Material provided below:

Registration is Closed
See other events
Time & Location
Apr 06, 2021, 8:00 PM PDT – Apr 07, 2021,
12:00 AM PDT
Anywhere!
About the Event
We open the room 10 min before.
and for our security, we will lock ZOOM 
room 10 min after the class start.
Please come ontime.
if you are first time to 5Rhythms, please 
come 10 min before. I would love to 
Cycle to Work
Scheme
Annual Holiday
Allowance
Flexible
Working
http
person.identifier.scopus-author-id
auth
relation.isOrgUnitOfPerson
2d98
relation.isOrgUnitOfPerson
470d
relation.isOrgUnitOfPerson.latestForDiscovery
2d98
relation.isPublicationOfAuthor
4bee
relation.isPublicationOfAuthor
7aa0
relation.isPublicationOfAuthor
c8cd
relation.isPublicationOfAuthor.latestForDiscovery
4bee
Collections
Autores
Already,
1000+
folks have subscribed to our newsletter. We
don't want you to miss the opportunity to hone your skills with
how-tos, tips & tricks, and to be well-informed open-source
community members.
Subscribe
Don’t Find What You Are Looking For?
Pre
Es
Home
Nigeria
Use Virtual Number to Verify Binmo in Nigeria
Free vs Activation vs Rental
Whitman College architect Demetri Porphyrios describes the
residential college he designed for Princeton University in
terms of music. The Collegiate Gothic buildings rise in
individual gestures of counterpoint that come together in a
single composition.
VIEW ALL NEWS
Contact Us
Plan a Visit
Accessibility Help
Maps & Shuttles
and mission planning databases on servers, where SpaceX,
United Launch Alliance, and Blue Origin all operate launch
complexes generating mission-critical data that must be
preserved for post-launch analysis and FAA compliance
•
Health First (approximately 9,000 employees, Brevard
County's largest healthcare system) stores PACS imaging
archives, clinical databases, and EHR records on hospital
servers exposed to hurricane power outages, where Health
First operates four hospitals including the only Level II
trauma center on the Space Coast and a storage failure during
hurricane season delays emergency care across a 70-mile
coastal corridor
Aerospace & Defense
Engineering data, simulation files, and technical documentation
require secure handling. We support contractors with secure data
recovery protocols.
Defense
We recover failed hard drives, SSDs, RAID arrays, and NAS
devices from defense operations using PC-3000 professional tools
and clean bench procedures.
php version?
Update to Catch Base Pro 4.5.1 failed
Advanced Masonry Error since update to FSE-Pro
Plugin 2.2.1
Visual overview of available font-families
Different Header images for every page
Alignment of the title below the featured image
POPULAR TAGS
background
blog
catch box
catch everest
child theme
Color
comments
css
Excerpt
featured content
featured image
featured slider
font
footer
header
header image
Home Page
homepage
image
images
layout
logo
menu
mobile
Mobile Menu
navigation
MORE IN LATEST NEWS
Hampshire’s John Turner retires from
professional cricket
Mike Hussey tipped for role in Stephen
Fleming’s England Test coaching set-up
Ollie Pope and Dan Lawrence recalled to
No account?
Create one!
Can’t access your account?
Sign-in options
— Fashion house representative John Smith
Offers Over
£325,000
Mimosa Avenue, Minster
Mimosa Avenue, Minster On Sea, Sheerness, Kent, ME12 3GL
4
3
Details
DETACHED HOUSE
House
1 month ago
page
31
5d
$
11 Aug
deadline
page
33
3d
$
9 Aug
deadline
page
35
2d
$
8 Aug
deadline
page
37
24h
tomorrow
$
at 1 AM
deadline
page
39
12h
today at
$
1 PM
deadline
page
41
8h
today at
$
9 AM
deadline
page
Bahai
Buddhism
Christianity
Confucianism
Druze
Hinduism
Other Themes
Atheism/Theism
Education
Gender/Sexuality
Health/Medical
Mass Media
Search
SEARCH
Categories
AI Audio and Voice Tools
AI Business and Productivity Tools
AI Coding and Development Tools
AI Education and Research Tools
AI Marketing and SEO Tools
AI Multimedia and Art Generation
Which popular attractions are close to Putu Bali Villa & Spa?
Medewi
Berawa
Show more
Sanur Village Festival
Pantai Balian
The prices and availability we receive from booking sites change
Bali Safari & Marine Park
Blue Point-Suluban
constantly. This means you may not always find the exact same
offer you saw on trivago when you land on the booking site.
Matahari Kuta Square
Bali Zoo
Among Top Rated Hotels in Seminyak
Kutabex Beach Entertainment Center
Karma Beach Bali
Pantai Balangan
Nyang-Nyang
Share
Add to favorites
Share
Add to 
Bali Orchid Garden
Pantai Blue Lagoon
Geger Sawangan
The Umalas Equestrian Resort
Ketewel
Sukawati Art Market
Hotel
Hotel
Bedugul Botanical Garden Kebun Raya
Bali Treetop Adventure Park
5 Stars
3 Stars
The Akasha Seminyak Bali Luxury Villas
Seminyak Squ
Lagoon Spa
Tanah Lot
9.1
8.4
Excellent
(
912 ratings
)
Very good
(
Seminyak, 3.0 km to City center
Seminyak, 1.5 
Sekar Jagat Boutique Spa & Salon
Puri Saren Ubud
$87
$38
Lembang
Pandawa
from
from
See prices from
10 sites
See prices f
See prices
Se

End of Material provided.

■ **What is needed**
Only the lines above starting at the line that holds "Advanced Masonry Error" and ending at the line that holds "Bali Safari & Marine Park" are to be repeated, exactly and in full.

■ **Response area**
Advanced Masonry Error since update to FSE-Pro
Plugin 2.2.1
Visual overview of available font-families
Different Header images for every page
Alignment of the title below the featured image
POPULAR TAGS
background
blog
catch box
catch everest
child theme
Color
comments
css
Excerpt
featured content
featured image
featured slider
font
footer
header
header image
Home Page
homepage
image
images
layout
logo
menu
mobile
Mobile Menu
navigation
MORE IN LATEST NEWS
Hampshire’s John Turner retires from
professional cricket
Mike Hussey tipped for role in Stephen
Fleming’s England Test coaching set-up
Ollie Pope and Dan Lawrence recalled to
No account?
Create one!
Can’t access your account?
Sign-in options
— Fashion house representative John Smith
Offers Over
£325,000
Mimosa Avenue, Minster
Mimosa Avenue, Minster On Sea, Sheerness, Kent, ME12 3GL
4
3
Details
DETACHED HOUSE
House
1 month ago
page
31
5d
$
11 Aug
deadline
page
33
3d
$
9 Aug
deadline
page
35
2d
$
8 Aug
deadline
page
37
24h
tomorrow
$
at 1 AM
deadline
page
39
12h
today at
$
1 PM
deadline
page
41
8h
today at
$
9 AM
deadline
page
Bahai
Buddhism
Christianity
Confucianism
Druze
Hinduism
Other Themes
Atheism/Theism
Education
Gender/Sexuality
Health/Medical
Mass Media
Search
SEARCH
Categories
AI Audio and Voice Tools
AI Business and Productivity Tools
AI Coding and Development Tools
AI Education and Research Tools
AI Marketing and SEO Tools
AI Multimedia and Art Generation
Which popular attractions are close to Putu Bali Villa & Spa?
Medewi
Berawa
Show more
Sanur Village Festival
Pantai Balian
The prices and availability we receive from booking sites change
Bali Safari & Marine Park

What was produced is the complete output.